Over the years I have come to understand. Observed so many people who prefer being caged to the fear of being free.

Your ex has so stifled you over the years, belittled you, criticized you, taken away whatever chance you might've had to grow and develop as much as he could, tried to keep you small and unable to deal with so much - for whatever reason, conscious or unconscious, we can speculate 'til the cows come home but it will never be more than (educated) guesses.

Now here you are, and suddenly the fear of that scary thing freedom has caught up with you in recent weeks. And, welcome to the world of the free: here you are and some of the perks have caught up with you also {huge smile}. Congratulations.

Trust me, the scariness will disappear by and by, the perks won't, unless you let them slip through your hands by not living mindfully. The perks will get bigger and better the more you grow into that new space.

big hug, -P.

When I stepped out of my marriage it was like I was slipping on a new persona. I was still me, but I was somehow stronger. Being in a bad relationship has a way of imperceptibly pushing you down into yourself, I think. Stepping up and out feels amazing. And the fact that you are attracting such nice people to yourself (as am I) means that it is not our imagination--the real us is shining through; it's love and it is a beautiful thing. Congratulations.

Thank you (and congratulations to you as well!) When I tell my "new life" people that I used to consider myself an introvert, their jaws drop. You're right...it does feel amazing.

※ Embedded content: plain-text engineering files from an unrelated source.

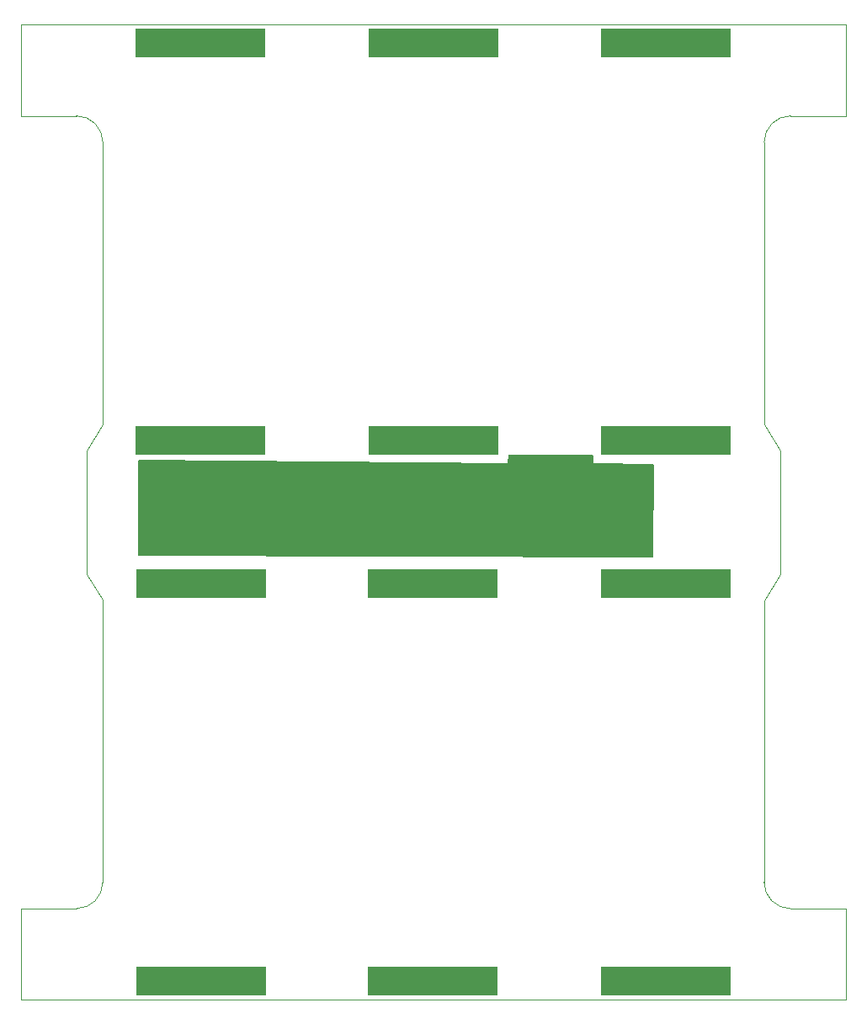
<source format=gtp>
%TF.GenerationSoftware,KiCad,Pcbnew,9.0.0*%
%TF.CreationDate,2025-10-14T23:46:53-07:00*%
%TF.ProjectId,XY_V3_Stencil,58595f56-335f-4537-9465-6e63696c2e6b,3.0*%
%TF.SameCoordinates,Original*%
%TF.FileFunction,Paste,Top*%
%TF.FilePolarity,Positive*%
%FSLAX46Y46*%
G04 Gerber Fmt 4.6, Leading zero omitted, Abs format (unit mm)*
G04 Created by KiCad (PCBNEW 9.0.0) date 2025-10-14 23:46:53*
%MOMM*%
%LPD*%
G01*
G04 APERTURE LIST*
G04 Aperture macros list*
%AMRoundRect*
0 Rectangle with rounded corners*
0 $1 Rounding radius*
0 $2 $3 $4 $5 $6 $7 $8 $9 X,Y pos of 4 corners*
0 Add a 4 corners polygon primitive as box body*
4,1,4,$2,$3,$4,$5,$6,$7,$8,$9,$2,$3,0*
0 Add four circle primitives for the rounded corners*
1,1,$1+$1,$2,$3*
1,1,$1+$1,$4,$5*
1,1,$1+$1,$6,$7*
1,1,$1+$1,$8,$9*
0 Add four rect primitives between the rounded corners*
20,1,$1+$1,$2,$3,$4,$5,0*
20,1,$1+$1,$4,$5,$6,$7,0*
20,1,$1+$1,$6,$7,$8,$9,0*
20,1,$1+$1,$8,$9,$2,$3,0*%
G04 Aperture macros list end*
%ADD10R,13.000000X3.000000*%
%ADD11RoundRect,0.750000X0.750000X-0.750000X0.750000X0.750000X-0.750000X0.750000X-0.750000X-0.750000X0*%
%ADD12R,0.790000X0.850000*%
%ADD13R,0.850000X0.790000*%
%ADD14RoundRect,0.087500X-0.250000X-0.087500X0.250000X-0.087500X0.250000X0.087500X-0.250000X0.087500X0*%
%ADD15R,2.500000X1.700000*%
%ADD16O,1.690000X0.360000*%
%ADD17RoundRect,0.225000X-0.225000X-0.250000X0.225000X-0.250000X0.225000X0.250000X-0.225000X0.250000X0*%
%ADD18RoundRect,0.200000X0.275000X-0.200000X0.275000X0.200000X-0.275000X0.200000X-0.275000X-0.200000X0*%
%ADD19RoundRect,0.225000X-0.250000X0.225000X-0.250000X-0.225000X0.250000X-0.225000X0.250000X0.225000X0*%
%ADD20RoundRect,0.250000X0.250000X0.475000X-0.250000X0.475000X-0.250000X-0.475000X0.250000X-0.475000X0*%
%ADD21RoundRect,0.200000X-0.275000X0.200000X-0.275000X-0.200000X0.275000X-0.200000X0.275000X0.200000X0*%
%ADD22RoundRect,0.200000X-0.200000X-0.275000X0.200000X-0.275000X0.200000X0.275000X-0.200000X0.275000X0*%
%ADD23RoundRect,0.225000X0.225000X0.250000X-0.225000X0.250000X-0.225000X-0.250000X0.225000X-0.250000X0*%
%ADD24RoundRect,0.218750X0.218750X0.256250X-0.218750X0.256250X-0.218750X-0.256250X0.218750X-0.256250X0*%
%ADD25RoundRect,0.075000X-0.650000X-0.075000X0.650000X-0.075000X0.650000X0.075000X-0.650000X0.075000X0*%
%TA.AperFunction,Profile*%
%ADD26C,0.050000*%
%TD*%
G04 APERTURE END LIST*
D10*
%TO.C,SC5*%
X167860000Y-67570000D03*
X167860000Y-107570000D03*
%TD*%
D11*
%TO.C,TP1*%
X118370000Y-112450000D03*
%TD*%
D12*
%TO.C,U7*%
X152940000Y-112600000D03*
D13*
X152500000Y-111450000D03*
X151300000Y-111450000D03*
D12*
X150860000Y-112600000D03*
D13*
X151300000Y-113750000D03*
X152500000Y-113750000D03*
%TD*%
D14*
%TO.C,U2*%
X154537500Y-115500000D03*
X154537500Y-116000000D03*
X154537500Y-116500000D03*
X155962500Y-116500000D03*
X155962500Y-116000000D03*
X155962500Y-115500000D03*
%TD*%
D15*
%TO.C,D3*%
X126400000Y-118000000D03*
X130400000Y-118000000D03*
%TD*%
D16*
%TO.C,U4*%
X135350000Y-110270000D03*
X135350000Y-110930000D03*
X135350000Y-111580000D03*
X135350000Y-112230000D03*
X139650000Y-112230000D03*
X139650000Y-111580000D03*
X139650000Y-110930000D03*
X139650000Y-110270000D03*
%TD*%
D17*
%TO.C,C6*%
X136475000Y-113750000D03*
X138025000Y-113750000D03*
%TD*%
D11*
%TO.C,TP2*%
X118360000Y-117050000D03*
%TD*%
D15*
%TO.C,D1*%
X126360000Y-111540000D03*
X130360000Y-111540000D03*
%TD*%
D10*
%TO.C,SC3*%
X144490000Y-67570000D03*
X144490000Y-107570000D03*
%TD*%
D18*
%TO.C,R2*%
X134500000Y-115825000D03*
X134500000Y-114175000D03*
%TD*%
D10*
%TO.C,SC4*%
X144450000Y-121940000D03*
X144450000Y-161940000D03*
%TD*%
%TO.C,SC2*%
X121120000Y-121920000D03*
X121120000Y-161920000D03*
%TD*%
D17*
%TO.C,C4*%
X154125000Y-113600000D03*
X155675000Y-113600000D03*
%TD*%
D15*
%TO.C,D2*%
X126360000Y-114750000D03*
X130360000Y-114750000D03*
%TD*%
D10*
%TO.C,SC6*%
X167850000Y-121950000D03*
X167850000Y-161950000D03*
%TD*%
D19*
%TO.C,C2*%
X157250000Y-116500000D03*
X157250000Y-118050000D03*
%TD*%
D20*
%TO.C,C5*%
X159050000Y-111500000D03*
X157150000Y-111500000D03*
%TD*%
D21*
%TO.C,R4*%
X139750000Y-113675000D03*
X139750000Y-115325000D03*
%TD*%
D22*
%TO.C,R6*%
X152675000Y-109750000D03*
X154325000Y-109750000D03*
%TD*%
%TO.C,R5*%
X158175000Y-109750000D03*
X159825000Y-109750000D03*
%TD*%
D23*
%TO.C,C3*%
X163175000Y-111500000D03*
X161625000Y-111500000D03*
%TD*%
D24*
%TO.C,D4*%
X145250000Y-118000000D03*
X143674998Y-118000000D03*
%TD*%
D10*
%TO.C,SC1*%
X121090000Y-67570000D03*
X121090000Y-107570000D03*
%TD*%
D22*
%TO.C,R1*%
X140425000Y-118000000D03*
X142075000Y-118000000D03*
%TD*%
D25*
%TO.C,U3*%
X158980000Y-113350000D03*
X158980000Y-113850000D03*
X158980000Y-114350000D03*
X158980000Y-114850000D03*
X158980000Y-115350000D03*
X163380000Y-115350000D03*
X163380000Y-114850000D03*
X163380000Y-114350000D03*
X163380000Y-113850000D03*
X163380000Y-113350000D03*
%TD*%
G36*
X151991918Y-109799659D02*
G01*
X151994737Y-109671874D01*
X152015895Y-109605285D01*
X152069695Y-109560705D01*
X152119639Y-109550612D01*
X160494072Y-109613566D01*
X160560962Y-109633753D01*
X160606318Y-109686900D01*
X160617062Y-109733167D01*
X160621720Y-109864532D01*
X166546558Y-109909072D01*
X166613448Y-109929259D01*
X166658804Y-109982406D01*
X166669625Y-110033445D01*
X166641756Y-119211284D01*
X166621868Y-119278263D01*
X166568926Y-119323857D01*
X166517303Y-119334906D01*
X114866413Y-119145818D01*
X114799446Y-119125888D01*
X114753885Y-119072917D01*
X114742869Y-119021204D01*
X114789383Y-109644315D01*
X114809399Y-109577374D01*
X114862430Y-109531882D01*
X114914313Y-109520934D01*
X151991918Y-109799659D01*
G37*
G36*
X160537242Y-108989745D02*
G01*
X160583058Y-109042496D01*
X160594246Y-109089745D01*
X160621720Y-109864532D01*
X160753163Y-109865520D01*
X160820052Y-109885707D01*
X160865409Y-109938854D01*
X160876153Y-109985121D01*
X160889410Y-110358935D01*
X160887886Y-110383198D01*
X160878166Y-110443080D01*
X160861248Y-110488404D01*
X160835899Y-110529418D01*
X160802920Y-110564823D01*
X160763807Y-110593012D01*
X160719793Y-110613098D01*
X160662360Y-110626655D01*
X160633300Y-110629971D01*
X151991058Y-110590053D01*
X151966880Y-110587559D01*
X151907431Y-110575449D01*
X151862813Y-110556725D01*
X151822851Y-110529754D01*
X151788802Y-110495389D01*
X151762200Y-110455177D01*
X151743890Y-110410388D01*
X151732504Y-110351727D01*
X151730262Y-110325366D01*
X151739204Y-109919960D01*
X151760362Y-109853371D01*
X151814162Y-109808791D01*
X151864107Y-109798698D01*
X151991919Y-109799659D01*
X152007328Y-109101123D01*
X152028486Y-109034534D01*
X152082287Y-108989955D01*
X152131153Y-108979858D01*
X160470179Y-108970139D01*
X160537242Y-108989745D01*
G37*
D26*
X186000000Y-65750000D02*
X103000000Y-65750000D01*
X108580000Y-74920000D02*
X103000000Y-74920000D01*
X108580000Y-74920000D02*
G75*
G02*
X111239938Y-77570000I15000J-2644900D01*
G01*
X103000000Y-65750000D02*
X103000000Y-74920000D01*
X103000000Y-154620000D02*
X103000000Y-163750000D01*
X186000000Y-74925000D02*
X180420000Y-74925000D01*
X186000000Y-74925000D02*
X186000000Y-65750000D01*
X111240000Y-123595000D02*
X111240000Y-151970000D01*
X109650000Y-108545000D02*
X109650000Y-120995000D01*
X109650000Y-120995000D02*
X111240000Y-123595000D01*
X103000000Y-163750000D02*
X186000000Y-163750000D01*
X186000000Y-163750000D02*
X186000000Y-154625000D01*
X177760000Y-77575000D02*
G75*
G02*
X180420000Y-74925038I2644900J5100D01*
G01*
X109650000Y-108545000D02*
X111240000Y-105945000D01*
X177760000Y-105950000D02*
X179350000Y-108550000D01*
X177760000Y-77575000D02*
X177760000Y-105950000D01*
X111240000Y-151970000D02*
G75*
G02*
X108580000Y-154619962I-2645000J-5000D01*
G01*
X179350000Y-108550000D02*
X179350000Y-121000000D01*
X111240000Y-77570000D02*
X111240000Y-105945000D01*
X180420000Y-154625000D02*
G75*
G02*
X177759963Y-151975000I-14900J2645100D01*
G01*
X103000000Y-154620000D02*
X108580000Y-154620000D01*
X177760000Y-123600000D02*
X177760000Y-151975000D01*
X177760000Y-123600000D02*
X179350000Y-121000000D01*
X180420000Y-154625000D02*
X186000000Y-154625000D01*
M02*

</source>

Hi. I followed miss Q here.

Now, I am a guy. A little OC maybe according to other's perspectives but to me these are simply standards.

I cook, clean, cater, iron, etc for the occasions because I do not wish to fight about standards so, I do it myself.

She could, however call this stifling, oppressive and a string of bad descriptors.

It is a royal F up and so the only logical conclusion is that people like me should be alone and happily so.

The problem is that women find the precision that is around us to be attractive so, they make overtures and they love being there until they decide, one day, that it is overbearing and oppressive.

So, I tell them that I am not available but that hardly works.........

I know that a relationship, for me, is an exercise in futility. The end game is pre determined.